Angelina Jolie i jej syn spotkali się z prezydentami USA i Korei Południowej

Angelina Jolie udała się do Białego Domu, aby wziąć udział w uroczystej kolacji zorganizowanej przez amerykańską parę prezydencką. Aktorce towarzyszył jej najstarszy syn Maddox, którego gwiazda poznała w Kambodży i adoptowała na początku 2002 roku. Spotkanie odbyło się w ramach obchodów 70. rocznicy zawiązania sojuszu Stanów Zjednoczonych z Koreą Południową, który ma "kluczowe znaczenie dla utrzymania pokoju, stabilizacji i dobrobytu na terenie Indo-Pacyfiku i na całym świecie".
Specjalnymi gośćmi państwa Bidenów byli przywódca Korei Południowej Yoon Suk Yeol i jego żona Kim Keon Hee.
"Prezydenci Biden i Yoon omówią znaczenie i trwałą siłę żelaznego sojuszu USA i Republiki Korei, a także niezachwiane zaangażowanie Stanów Zjednoczonych we wspieranie swojego sojusznika. Podczas wizyty poruszą oni kwestię pogłębienia i poszerzenia naszych więzi politycznych, gospodarczych i międzyludzkich" – czytamy w komunikacie prasowym Białego Domu.

Jak podkreśla w rozmowie z "People" osoba z otoczenia Jolie, temat spotkania jest aktorce szczególnie bliski.
"Stosunki azjatycko-amerykańskie są ważne dla rodziny Angeliny. Ona i jej dzieci od wielu lat są związani z tym regionem. Maddox w 2019 roku rozpoczął studia na Uniwersytecie Yonsei w Seulu. Angelina odwiedzała Koreę Południową wiele razy. Oboje są zaszczyceni, że mogą uczestniczyć w tej kolacji" – ujawnił znajomy gwiazdy.

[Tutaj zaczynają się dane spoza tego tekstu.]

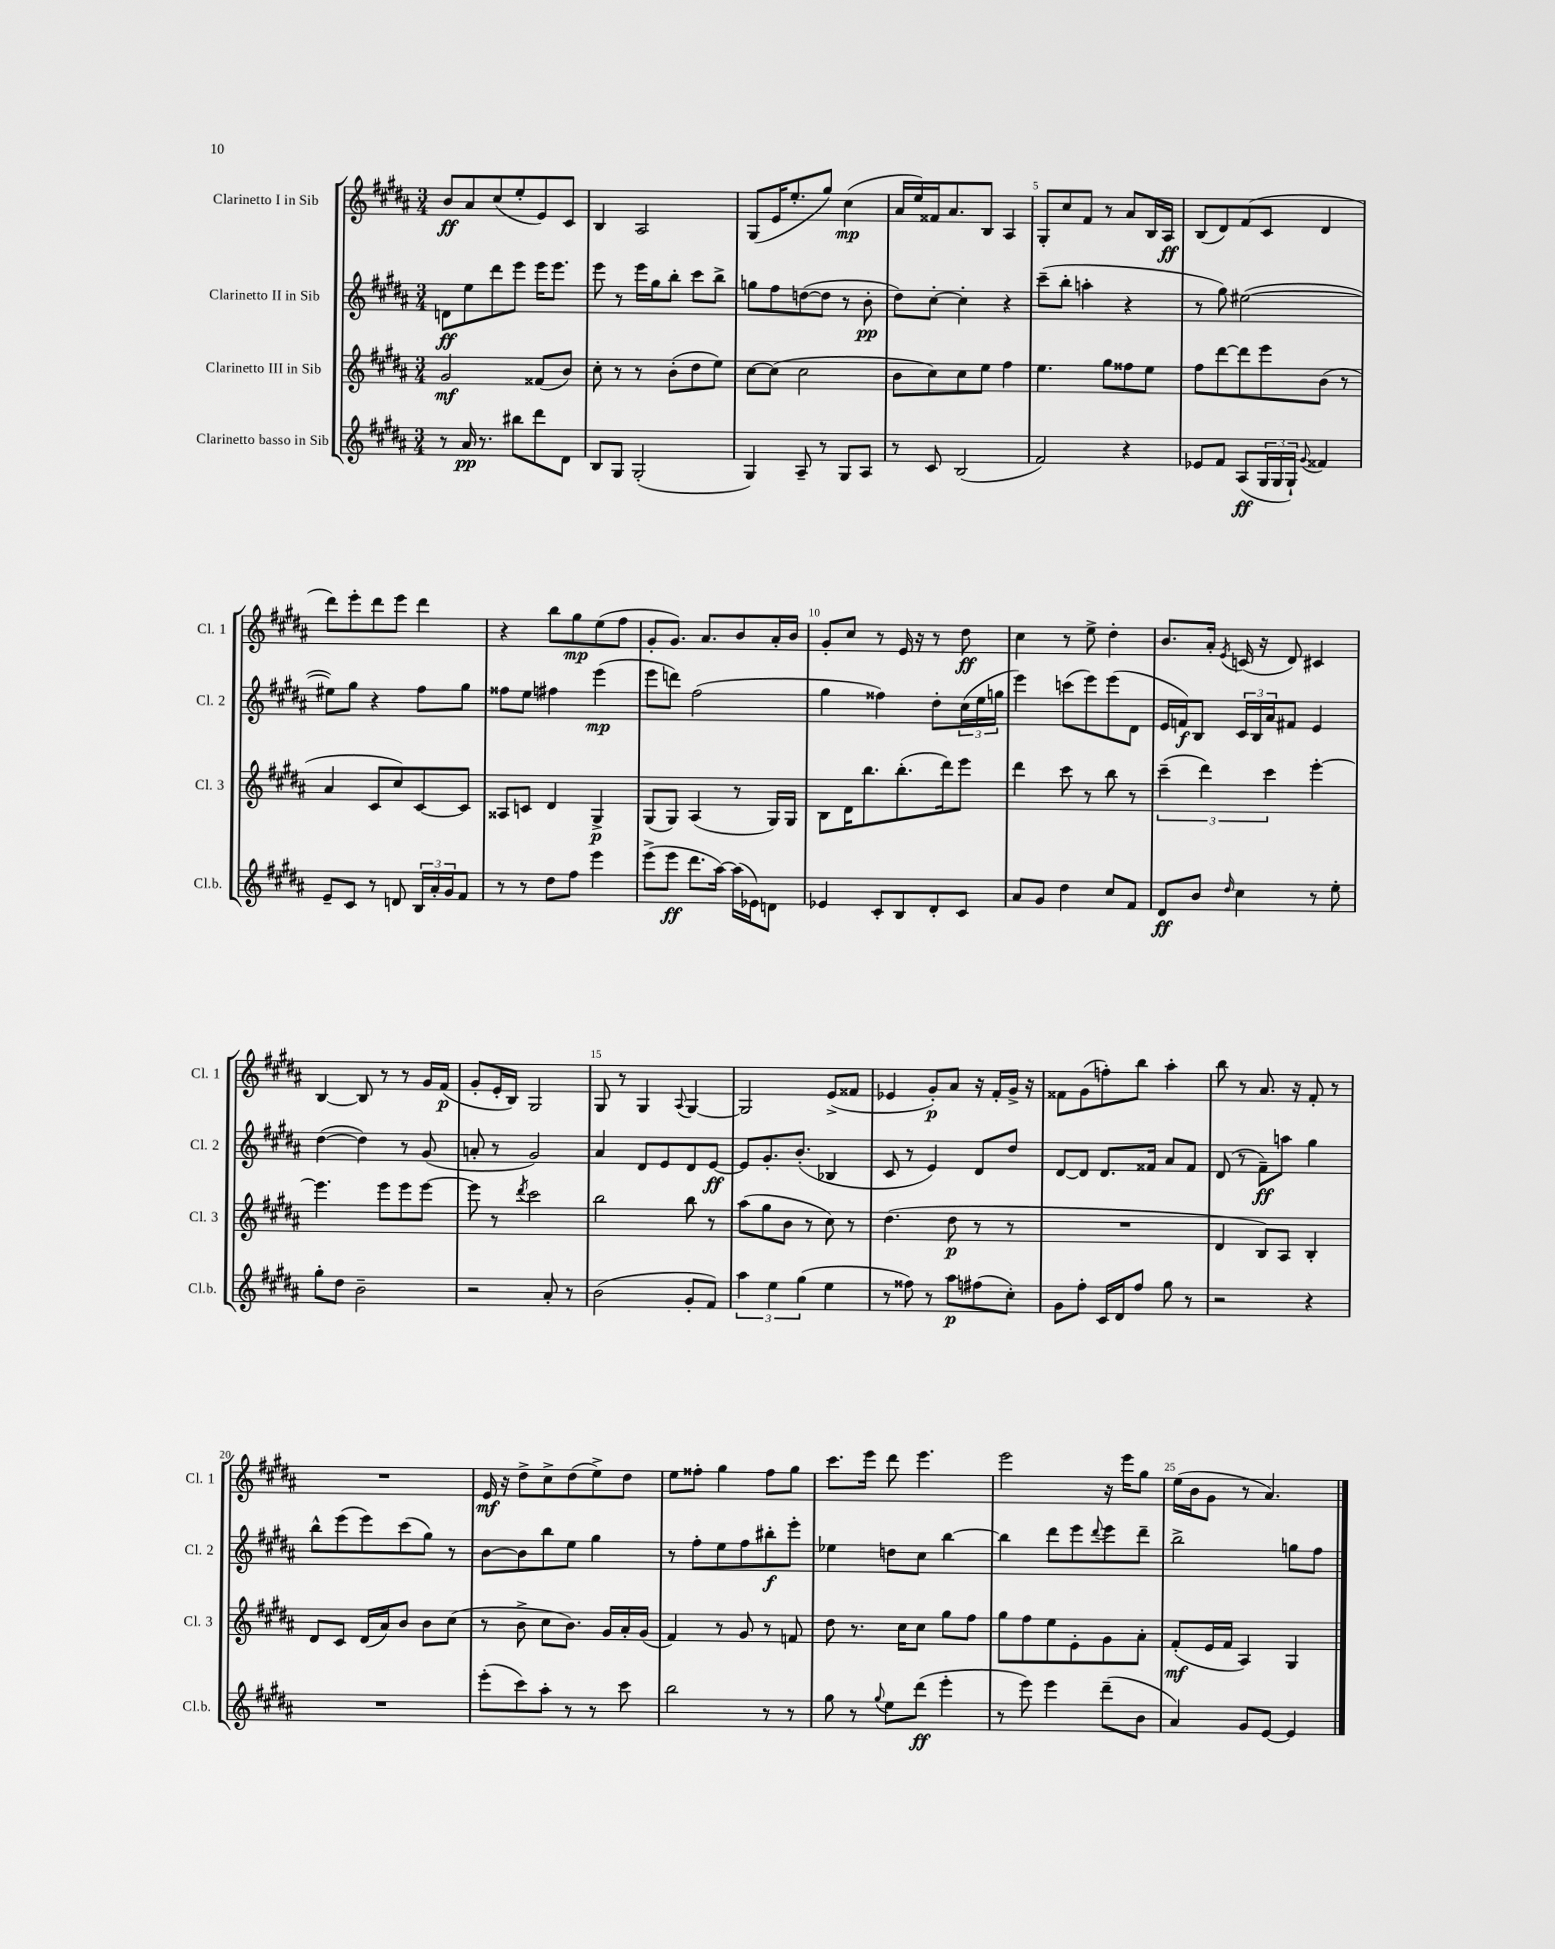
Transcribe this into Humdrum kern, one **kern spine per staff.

**kern	**kern	**kern	**kern
*staff4	*staff3	*staff2	*staff1
*clefG2	*clefG2	*clefG2	*clefG2
*k[f#c#g#d#a#]	*k[f#c#g#d#a#]	*k[f#c#g#d#a#]	*k[f#c#g#d#a#]
*M3/4	*M3/4	*M3/4	*M3/4
8r	2g#	8d	8b
16a#	.	8ee	8a#
8.r	.	.	.
.	.	8ddd#	(8cc#
8bb#	.	8eee	8ee'
8ddd#	(8f##	16eee	8e)
.	.	8.eee	.
8d#	8b)	.	8c#
=	=	=	=
8B	8cc#'	8eee	4B
8G#	8r	8r	.
(2G#'	8r	16eee	2A#
.	.	16gg#	.
.	(8b'	8bb'	.
.	8dd#	8ccc#	.
.	8ee)	8bb^	.
=	=	=	=
4G#)	[8cc#	8gg	(8G#
.	(8cc#]	8ff#	16e
.	.	.	8.ee'
8A#~	2cc#	([8dd	.
8r	.	8dd]	8gg#)
8G#	.	8r	(4cc#
8A#	.	8b'	.
=	=	=	=
8r	8b	8dd#)	16a#
.	.	.	16ee)
8c#	8cc#)	[8cc#'	16f##
.	.	.	8.a#
(2B	8cc#	4cc#']	.
.	8ee	.	8B
.	4ff#	4r	4A#
=	=	=	=
2f#)	4.ee	(8ccc#~	8G#'
.	.	8bb'	8cc#
.	.	4aa'	8f#
.	8gg#	.	8r
4r	8ff##	4r	8a#
.	8ee	.	16B
.	.	.	16A#
=	=	=	=
8e-	8ff#	8r	(8B
8f#	[8ddd#	8gg#)	8d#)
(8A#	8ddd#]	([2ee#	(8f#
24G#	8eee	.	8c#
24G#	.	.	.
24G#`)	.	.	.
8qqg#	.	.	.
4f##	(8b	.	4d#
.	8r	.	.
=	=	=	=
8e~	4a#	8ee#])	8ddd#)
8c#	.	8gg#	8eee'
8r	8c#	4r	8ddd#
8d	8cc#)	.	8eee
24B	[8c#	8ff#	4ddd#
24a#'	.	.	.
24g#	.	.	.
8f#	8c#]	8gg#	.
=	=	=	=
8r	8A##	8ff##	4r
8r	8c	8ee	.
8dd#	4d#	4ff#	8bb
8ff#	.	.	8gg#
4eee	4G#^	(4eee	(8ee
.	.	.	8ff#
=	=	=	=
(8eee^	(8G#	8eee	8g#'
8eee	8G#)	8ddd)	8.g#)
8.ddd#	(4A#	(2ff#	.
.	.	.	8.a#
[16aa#)	.	.	.
(16aa#]	8r	.	8b
16e-)	.	.	.
8d	16G#)	.	16a#'
.	16G#	.	16b
=	=	=	=
4e-	8B	4gg#	8g#'
.	16d#	.	8cc#
.	8.bb	.	.
8c#'	.	4ff##)	8r
8B	(8.bb'	.	16e
.	.	.	16r
8d#'	.	8dd#'	8r
.	16ddd#)	.	.
8c#	8eee	(24cc#	8dd#
.	.	24ee	.
.	.	24gg	.
=	=	=	=
8a#	4ddd#	4eee)	4cc#
8g#	.	.	.
4dd#	8ccc#	(8ccc	8r
.	8r	8eee)	8ee^
8cc#	8bb	(8eee	4dd#'
8f#	8r	8d#	.
=	=	=	=
8d#	(6ccc#~	16e	8.b
.	.	16f)	.
8b	.	8B	.
.	6ddd#)	.	.
.	.	.	16a#'
16qqdd#	.	.	8qe
4cc#	.	24c#	(16c
.	.	24B	.
.	.	.	16r
.	6ccc#	24a#	.
.	.	8f#	8d#)
8r	[4eee'	4e	4c#
8ee'	.	.	.
=	=	=	=
8gg#'	4.eee]	([4dd#	[4B
8dd#	.	.	.
2b~	.	4dd#])	8B]
.	8eee	.	8r
.	8eee	8r	8r
.	[8eee	(8g#	16g#
.	.	.	(16f#
=	=	=	=
2r	8eee]	8a'	8g#'
.	8r	8r	16e'
.	.	.	16B)
.	8qddd#	.	.
.	2ccc#	2g#)	2G#
8a#'	.	.	.
8r	.	.	.
=	=	=	=
(2b	2bb	4a#	8G#
.	.	.	8r
.	.	8d#	4G#
.	.	8e	.
.	.	.	8qqA#
8g#'	8bb	8d#	[4G#
8f#)	8r	[8e	.
=	=	=	=
6aa#	(8aa#	8e]	2G#]
.	8gg#	8.g#'	.
6ee	.	.	.
.	8b	.	.
.	.	(8.b'	.
(6gg#	.	.	.
.	8r	.	.
4ee	8cc#)	4B-	(8e^
.	8r	.	8f##
=	=	=	=
8r	(4.dd#	8c#	4e-
8ff##)	.	8r	.
8r	.	4e)	8g#')
8aa#	8dd#	.	8a#
(8ff#	8r	8d#	16r
.	.	.	16f#'
8cc#')	8r	8dd#	16g#^
.	.	.	16r
=	=	=	=
8g#	2.r	[8d#	8f##
8ff#'	.	8d#]	(8g#
16c#	.	8.d#	8ff')
16d#	.	.	.
8ff#	.	.	8bb
.	.	16f##	.
8gg#	.	8a#	4aa#'
8r	.	8f##	.
=	=	=	=
2r	4d#	(8d#	8bb
.	.	8r	8r
.	8B)	8f#~)	8.a#
.	8A#	8aa	.
.	.	.	16r
4r	4B'	4gg#	8f#'
.	.	.	8r
=	=	=	=
2.r	8d#	8bb^^	2.r
.	8c#	(8eee	.
.	(16d#	8eee)	.
.	16a#)	.	.
.	8b	(8ccc#	.
.	8b	8gg#)	.
.	(8cc#	8r	.
=	=	=	=
(8eee'	8r	[8b	16e
.	.	.	16r
8ccc#)	8b^	8b]	8dd#^
8aa#'	8cc#	8bb	8cc#^
8r	8.b)	8ee	(8dd#
8r	.	4gg#	8ee^)
.	16g#	.	.
8ccc#	16a#'	.	8dd#
.	(16g#	.	.
=	=	=	=
2bb	4f#)	8r	8ee
.	.	8ff#'	8ff##'
.	8r	8ee	4gg#
.	8g#	8ff#	.
8r	8r	8bb#'	8ff##
8r	8f	8eee'	8gg#
=	=	=	=
8gg#	8dd#	4ee-	8.ccc#
8r	8.r	.	.
.	.	.	16eee
8qqgg#	.	.	.
8ee	.	8dd	8ddd#
.	16cc#	.	.
(8ddd#	8cc#	8cc#	4.eee
4eee'	8gg#	[4bb	.
.	8ff#	.	.
=	=	=	=
8r	8gg#	4bb]	2eee
8eee)	8ff#	.	.
4eee	8ee	8ddd#	.
.	8e'	8eee	.
.	.	8qqddd#	.
(8ddd#~	8g#	8eee	16r
.	.	.	16eee
8b	8a#'	8ddd#~	8gg#
=	=	=	=
4a#)	(8f#'	2bb^	(16ee
.	.	.	16b
.	16e	.	8g#
.	16f#	.	.
8g#	4A#)	.	8r
[8e	.	.	4.a#)
4e]	4G#	8gg	.
.	.	8ff#	.
==	==	==	==
*-	*-	*-	*-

Laureatka Oscara, która do grudnia pełniła funkcję Specjalnego Wysłannika UNHCR, dała się poznać nie tylko jako utalentowana aktorka, ale także filantropka. Jolie odwiedzała kraje dotknięte konfliktami zbrojnymi i kryzysami humanitarnymi, a także rozmawiała z uchodźcami i ofiarami kataklizmów. W lutym aktorka udała się do Iraku, by spotkać się z ofiarami ataków islamskich terrorystów.